- **INSTRUCTIONS TO FOLLOW**
Transcribe every line of text in the data below word for word, leaving the pictures out of your answer.

____

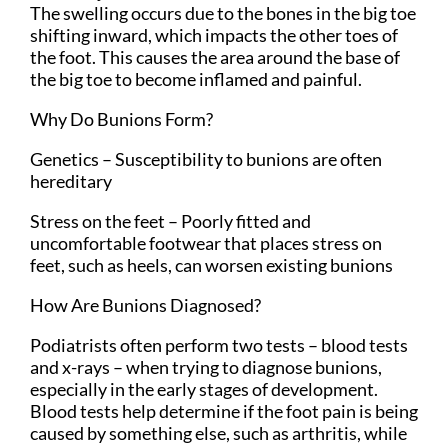
The swelling occurs due to the bones in the big toe
shifting inward, which impacts the other toes of
the foot. This causes the area around the base of
the big toe to become inflamed and painful.
Why Do Bunions Form?
Genetics – Susceptibility to bunions are often
hereditary
Stress on the feet – Poorly fitted and
uncomfortable footwear that places stress on
feet, such as heels, can worsen existing bunions
How Are Bunions Diagnosed?
Podiatrists often perform two tests – blood tests
and x-rays – when trying to diagnose bunions,
especially in the early stages of development.
Blood tests help determine if the foot pain is being
caused by something else, such as arthritis, while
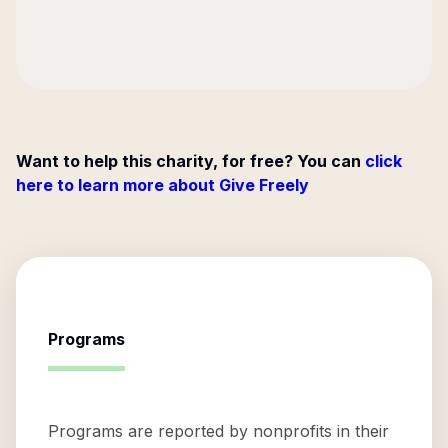
Want to help this charity, for free? You can
click
here to learn more about Give Freely
Programs
Programs are reported by nonprofits in their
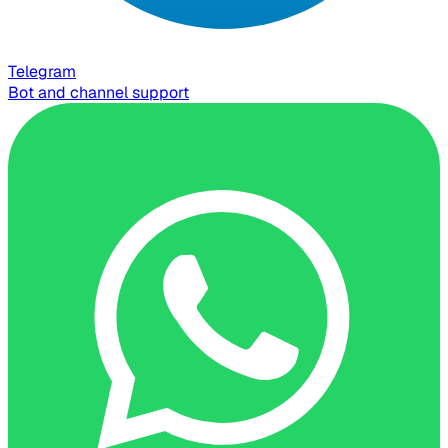
Telegram
Bot and channel support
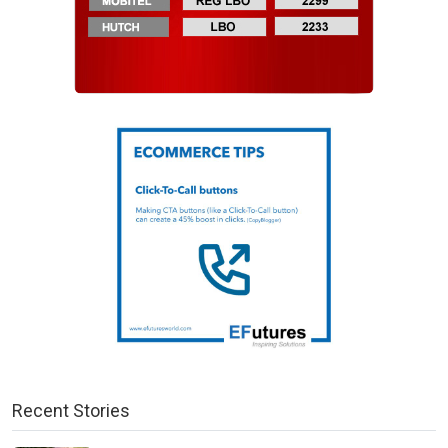
Recent Stories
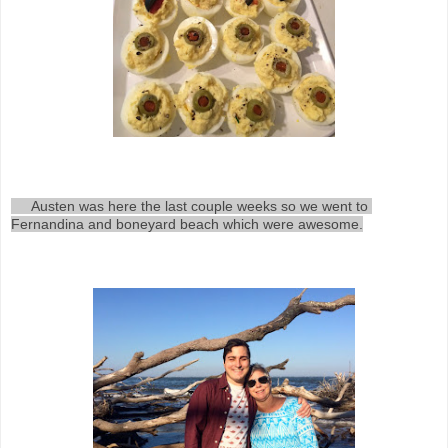
     Austen was here the last couple weeks so we went to 
Fernandina and boneyard beach which were awesome.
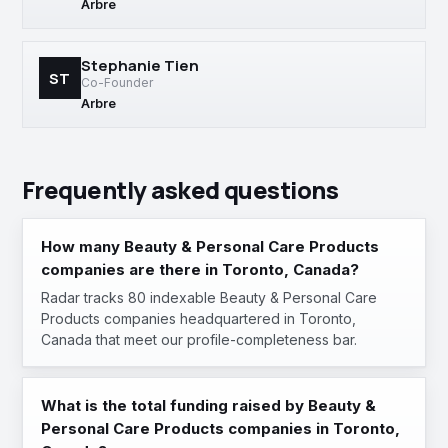
Arbre
Stephanie Tien
ST
Co-Founder
Arbre
Frequently asked questions
How many Beauty & Personal Care Products
companies are there in Toronto, Canada?
Radar tracks 80 indexable Beauty & Personal Care
Products companies headquartered in Toronto,
Canada that meet our profile-completeness bar.
What is the total funding raised by Beauty &
Personal Care Products companies in Toronto,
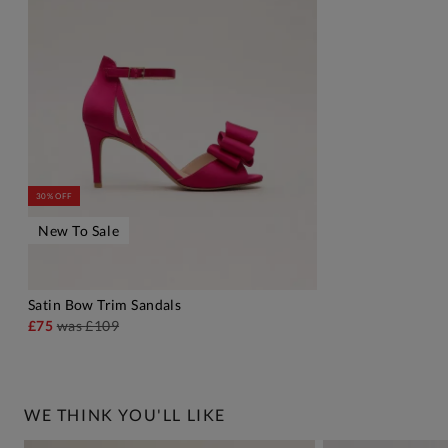
30% OFF
New To Sale
Satin Bow Trim Sandals
ADD TO BAG
£75
was
£109
WE THINK YOU'LL LIKE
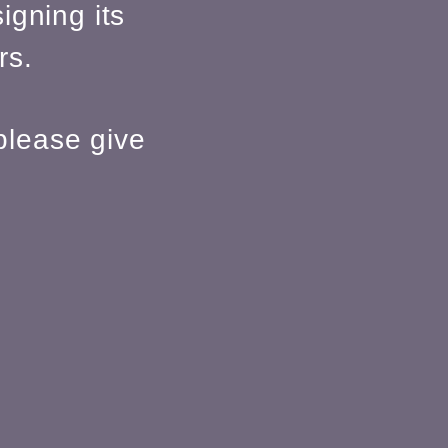
igning its
rs.
please give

____

- **OUTPUT FOR THIS EXERCISE**
The swelling occurs due to the bones in the big toe
shifting inward, which impacts the other toes of
the foot. This causes the area around the base of
the big toe to become inflamed and painful.
Why Do Bunions Form?
Genetics – Susceptibility to bunions are often
hereditary
Stress on the feet – Poorly fitted and
uncomfortable footwear that places stress on
feet, such as heels, can worsen existing bunions
How Are Bunions Diagnosed?
Podiatrists often perform two tests – blood tests
and x-rays – when trying to diagnose bunions,
especially in the early stages of development.
Blood tests help determine if the foot pain is being
caused by something else, such as arthritis, while
Want to help this charity, for free? You can
click
here to learn more about Give Freely
Programs
Programs are reported by nonprofits in their
Telegram
Bot and channel support
Recent Stories
     Austen was here the last couple weeks so we went to 
Fernandina and boneyard beach which were awesome.
Arbre
Stephanie Tien
ST
Co-Founder
Arbre
Frequently asked questions
How many Beauty & Personal Care Products
companies are there in Toronto, Canada?
Radar tracks 80 indexable Beauty & Personal Care
Products companies headquartered in Toronto,
Canada that meet our profile-completeness bar.
What is the total funding raised by Beauty &
Personal Care Products companies in Toronto,
30% OFF
New To Sale
Satin Bow Trim Sandals
ADD TO BAG
£75
was
£109
WE THINK YOU'LL LIKE
igning its
rs.
please give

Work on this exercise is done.